Data section section start

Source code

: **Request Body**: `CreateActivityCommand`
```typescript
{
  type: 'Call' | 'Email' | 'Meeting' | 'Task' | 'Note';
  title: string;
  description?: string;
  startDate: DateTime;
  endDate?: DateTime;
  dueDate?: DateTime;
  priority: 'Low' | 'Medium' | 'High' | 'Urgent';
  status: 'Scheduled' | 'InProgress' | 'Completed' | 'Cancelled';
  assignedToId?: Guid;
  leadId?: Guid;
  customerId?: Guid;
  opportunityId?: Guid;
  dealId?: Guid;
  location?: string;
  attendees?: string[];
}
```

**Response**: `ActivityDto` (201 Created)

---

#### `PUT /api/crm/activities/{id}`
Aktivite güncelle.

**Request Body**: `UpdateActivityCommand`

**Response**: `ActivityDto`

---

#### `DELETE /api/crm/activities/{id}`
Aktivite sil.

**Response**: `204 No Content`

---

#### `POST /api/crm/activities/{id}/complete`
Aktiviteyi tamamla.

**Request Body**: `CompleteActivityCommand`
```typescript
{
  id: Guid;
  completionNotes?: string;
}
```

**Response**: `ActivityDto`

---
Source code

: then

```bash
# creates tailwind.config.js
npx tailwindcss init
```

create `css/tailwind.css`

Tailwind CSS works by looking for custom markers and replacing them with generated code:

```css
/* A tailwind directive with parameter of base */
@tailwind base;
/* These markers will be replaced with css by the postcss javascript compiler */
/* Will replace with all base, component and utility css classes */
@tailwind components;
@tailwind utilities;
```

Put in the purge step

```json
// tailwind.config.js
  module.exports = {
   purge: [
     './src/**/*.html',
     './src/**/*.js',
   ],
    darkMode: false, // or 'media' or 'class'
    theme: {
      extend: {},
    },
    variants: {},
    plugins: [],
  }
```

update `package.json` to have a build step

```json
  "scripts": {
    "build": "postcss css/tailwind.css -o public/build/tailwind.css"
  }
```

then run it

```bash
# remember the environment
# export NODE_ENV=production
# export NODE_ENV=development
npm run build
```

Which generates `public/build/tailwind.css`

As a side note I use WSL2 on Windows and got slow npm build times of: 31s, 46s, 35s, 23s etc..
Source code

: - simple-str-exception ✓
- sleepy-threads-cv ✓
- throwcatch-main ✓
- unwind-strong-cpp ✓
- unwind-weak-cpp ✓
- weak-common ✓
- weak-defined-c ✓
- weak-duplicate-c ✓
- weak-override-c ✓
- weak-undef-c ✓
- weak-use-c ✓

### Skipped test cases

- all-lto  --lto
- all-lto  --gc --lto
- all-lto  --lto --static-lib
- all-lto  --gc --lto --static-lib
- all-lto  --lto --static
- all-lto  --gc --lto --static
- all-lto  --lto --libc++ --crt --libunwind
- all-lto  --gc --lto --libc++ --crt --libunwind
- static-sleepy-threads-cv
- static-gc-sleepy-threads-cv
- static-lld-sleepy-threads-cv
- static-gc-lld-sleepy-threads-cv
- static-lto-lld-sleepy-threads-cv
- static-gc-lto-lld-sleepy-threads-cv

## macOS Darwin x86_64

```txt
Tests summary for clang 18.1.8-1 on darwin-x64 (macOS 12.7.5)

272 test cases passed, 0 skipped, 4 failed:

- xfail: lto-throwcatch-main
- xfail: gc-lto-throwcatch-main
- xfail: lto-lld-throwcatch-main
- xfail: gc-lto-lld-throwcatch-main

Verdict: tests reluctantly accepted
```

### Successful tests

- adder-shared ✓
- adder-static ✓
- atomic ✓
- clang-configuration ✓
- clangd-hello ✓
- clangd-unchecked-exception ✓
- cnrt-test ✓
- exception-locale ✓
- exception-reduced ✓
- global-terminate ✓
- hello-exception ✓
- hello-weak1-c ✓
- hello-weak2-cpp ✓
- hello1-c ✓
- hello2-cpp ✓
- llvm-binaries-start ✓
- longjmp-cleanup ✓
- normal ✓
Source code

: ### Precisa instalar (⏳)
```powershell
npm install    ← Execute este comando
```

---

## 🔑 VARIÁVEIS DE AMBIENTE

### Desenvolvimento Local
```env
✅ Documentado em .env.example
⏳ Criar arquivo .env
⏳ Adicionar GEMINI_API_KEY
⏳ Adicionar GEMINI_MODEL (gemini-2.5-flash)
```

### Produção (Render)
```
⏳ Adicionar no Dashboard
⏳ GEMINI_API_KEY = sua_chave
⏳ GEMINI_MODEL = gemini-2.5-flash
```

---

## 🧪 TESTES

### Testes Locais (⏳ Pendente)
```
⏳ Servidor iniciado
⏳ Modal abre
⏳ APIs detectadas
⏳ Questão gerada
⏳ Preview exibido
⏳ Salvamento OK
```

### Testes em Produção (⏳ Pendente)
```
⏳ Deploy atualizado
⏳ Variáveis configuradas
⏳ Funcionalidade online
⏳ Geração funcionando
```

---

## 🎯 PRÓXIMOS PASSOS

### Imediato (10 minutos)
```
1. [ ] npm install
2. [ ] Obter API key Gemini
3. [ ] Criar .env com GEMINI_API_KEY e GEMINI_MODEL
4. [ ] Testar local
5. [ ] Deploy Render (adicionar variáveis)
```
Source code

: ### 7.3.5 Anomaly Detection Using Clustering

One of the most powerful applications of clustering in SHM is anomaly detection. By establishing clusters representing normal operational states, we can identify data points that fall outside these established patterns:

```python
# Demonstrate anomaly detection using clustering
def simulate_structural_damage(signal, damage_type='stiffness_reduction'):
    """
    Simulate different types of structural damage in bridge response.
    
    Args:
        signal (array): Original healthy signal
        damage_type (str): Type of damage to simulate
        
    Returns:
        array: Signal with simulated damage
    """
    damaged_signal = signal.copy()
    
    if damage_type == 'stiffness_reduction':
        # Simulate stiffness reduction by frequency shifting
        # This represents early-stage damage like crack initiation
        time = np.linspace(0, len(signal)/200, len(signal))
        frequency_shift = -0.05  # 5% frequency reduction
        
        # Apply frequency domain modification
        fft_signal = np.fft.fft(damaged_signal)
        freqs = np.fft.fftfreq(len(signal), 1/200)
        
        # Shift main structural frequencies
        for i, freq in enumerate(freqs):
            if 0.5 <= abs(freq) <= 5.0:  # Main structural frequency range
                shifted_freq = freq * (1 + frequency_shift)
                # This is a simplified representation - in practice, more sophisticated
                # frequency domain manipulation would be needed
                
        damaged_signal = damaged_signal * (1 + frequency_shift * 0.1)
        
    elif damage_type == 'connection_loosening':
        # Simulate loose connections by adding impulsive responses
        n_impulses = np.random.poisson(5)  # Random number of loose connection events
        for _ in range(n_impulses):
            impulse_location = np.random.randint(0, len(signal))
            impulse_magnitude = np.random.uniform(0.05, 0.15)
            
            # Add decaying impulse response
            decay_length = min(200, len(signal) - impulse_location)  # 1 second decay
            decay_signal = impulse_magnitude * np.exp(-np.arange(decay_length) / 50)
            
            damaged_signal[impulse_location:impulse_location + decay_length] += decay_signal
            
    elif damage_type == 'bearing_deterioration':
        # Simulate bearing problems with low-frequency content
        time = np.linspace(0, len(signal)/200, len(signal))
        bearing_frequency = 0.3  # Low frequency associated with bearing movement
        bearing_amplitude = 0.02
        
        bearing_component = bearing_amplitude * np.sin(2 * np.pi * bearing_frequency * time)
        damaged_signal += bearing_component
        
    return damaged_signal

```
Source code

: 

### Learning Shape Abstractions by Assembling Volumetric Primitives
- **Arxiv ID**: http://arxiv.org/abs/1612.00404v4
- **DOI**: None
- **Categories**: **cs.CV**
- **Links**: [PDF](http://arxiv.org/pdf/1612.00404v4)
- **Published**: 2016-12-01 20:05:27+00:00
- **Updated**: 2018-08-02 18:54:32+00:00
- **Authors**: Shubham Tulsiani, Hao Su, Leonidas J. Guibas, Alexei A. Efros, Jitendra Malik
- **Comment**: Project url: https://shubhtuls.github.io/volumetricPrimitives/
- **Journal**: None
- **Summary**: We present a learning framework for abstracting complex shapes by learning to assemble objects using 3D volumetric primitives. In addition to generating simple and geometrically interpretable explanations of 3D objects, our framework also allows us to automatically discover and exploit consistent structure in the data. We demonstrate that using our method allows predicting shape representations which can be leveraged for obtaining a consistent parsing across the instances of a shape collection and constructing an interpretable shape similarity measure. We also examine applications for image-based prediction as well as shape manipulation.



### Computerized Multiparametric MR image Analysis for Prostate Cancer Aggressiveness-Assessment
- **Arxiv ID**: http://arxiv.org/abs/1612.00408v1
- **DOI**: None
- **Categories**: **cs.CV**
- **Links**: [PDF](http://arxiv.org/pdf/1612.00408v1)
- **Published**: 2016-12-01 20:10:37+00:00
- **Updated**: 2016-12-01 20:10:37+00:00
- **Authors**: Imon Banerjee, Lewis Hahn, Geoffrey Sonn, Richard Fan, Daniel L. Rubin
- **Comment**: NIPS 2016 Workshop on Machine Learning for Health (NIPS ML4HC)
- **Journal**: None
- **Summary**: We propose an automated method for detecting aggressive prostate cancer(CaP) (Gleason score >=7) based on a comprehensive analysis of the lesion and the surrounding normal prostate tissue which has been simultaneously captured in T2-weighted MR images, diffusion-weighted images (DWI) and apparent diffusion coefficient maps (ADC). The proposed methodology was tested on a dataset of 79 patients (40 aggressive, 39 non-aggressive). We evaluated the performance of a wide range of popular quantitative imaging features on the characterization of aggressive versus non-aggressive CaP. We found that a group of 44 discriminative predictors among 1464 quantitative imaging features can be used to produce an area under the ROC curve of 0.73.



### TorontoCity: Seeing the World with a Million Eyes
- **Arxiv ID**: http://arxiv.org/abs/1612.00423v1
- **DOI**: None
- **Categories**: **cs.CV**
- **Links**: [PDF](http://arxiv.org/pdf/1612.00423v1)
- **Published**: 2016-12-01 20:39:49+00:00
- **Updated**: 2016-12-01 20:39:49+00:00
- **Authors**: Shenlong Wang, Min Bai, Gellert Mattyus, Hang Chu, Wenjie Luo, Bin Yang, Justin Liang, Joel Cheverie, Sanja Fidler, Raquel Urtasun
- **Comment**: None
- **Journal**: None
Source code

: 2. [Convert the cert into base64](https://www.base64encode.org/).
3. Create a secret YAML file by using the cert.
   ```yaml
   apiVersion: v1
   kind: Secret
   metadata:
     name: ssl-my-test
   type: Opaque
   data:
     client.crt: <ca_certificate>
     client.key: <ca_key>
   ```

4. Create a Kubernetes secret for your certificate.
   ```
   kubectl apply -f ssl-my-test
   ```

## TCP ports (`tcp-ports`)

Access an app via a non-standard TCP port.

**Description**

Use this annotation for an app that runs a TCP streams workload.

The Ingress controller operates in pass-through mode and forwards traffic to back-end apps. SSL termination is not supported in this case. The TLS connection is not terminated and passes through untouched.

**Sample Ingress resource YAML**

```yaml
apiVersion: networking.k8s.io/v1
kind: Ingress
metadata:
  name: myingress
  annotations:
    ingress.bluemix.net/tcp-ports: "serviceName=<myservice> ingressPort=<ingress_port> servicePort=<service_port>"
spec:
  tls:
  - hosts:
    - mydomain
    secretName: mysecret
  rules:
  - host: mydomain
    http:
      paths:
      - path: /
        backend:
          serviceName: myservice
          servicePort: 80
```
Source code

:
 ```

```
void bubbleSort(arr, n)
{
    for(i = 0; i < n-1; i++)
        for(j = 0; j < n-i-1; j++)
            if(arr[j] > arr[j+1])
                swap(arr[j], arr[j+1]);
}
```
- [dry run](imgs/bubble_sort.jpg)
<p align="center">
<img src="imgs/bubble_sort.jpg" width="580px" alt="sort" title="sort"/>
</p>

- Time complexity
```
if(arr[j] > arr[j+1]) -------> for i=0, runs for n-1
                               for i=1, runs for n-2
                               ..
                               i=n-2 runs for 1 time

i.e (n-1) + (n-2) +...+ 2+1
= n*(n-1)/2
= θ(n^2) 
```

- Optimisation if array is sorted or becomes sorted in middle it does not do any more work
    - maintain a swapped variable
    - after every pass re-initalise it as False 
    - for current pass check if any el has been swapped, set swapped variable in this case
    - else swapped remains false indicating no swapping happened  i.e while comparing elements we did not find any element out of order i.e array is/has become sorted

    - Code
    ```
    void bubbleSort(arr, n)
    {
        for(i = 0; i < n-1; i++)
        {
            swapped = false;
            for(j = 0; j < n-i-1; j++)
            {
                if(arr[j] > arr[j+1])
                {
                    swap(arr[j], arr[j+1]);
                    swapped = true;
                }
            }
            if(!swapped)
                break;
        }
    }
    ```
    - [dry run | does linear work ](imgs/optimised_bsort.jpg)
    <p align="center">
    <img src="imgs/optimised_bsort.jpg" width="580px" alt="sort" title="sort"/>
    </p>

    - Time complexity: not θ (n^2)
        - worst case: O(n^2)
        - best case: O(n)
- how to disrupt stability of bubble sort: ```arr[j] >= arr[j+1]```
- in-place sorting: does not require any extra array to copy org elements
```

Data section section end

• [Task to carry out]: Pull out every line of the entries that includes the word "sorted".

• [Solution for this task]:
- Optimisation if array is sorted or becomes sorted in middle it does not do any more work
    - else swapped remains false indicating no swapping happened  i.e while comparing elements we did not find any element out of order i.e array is/has become sorted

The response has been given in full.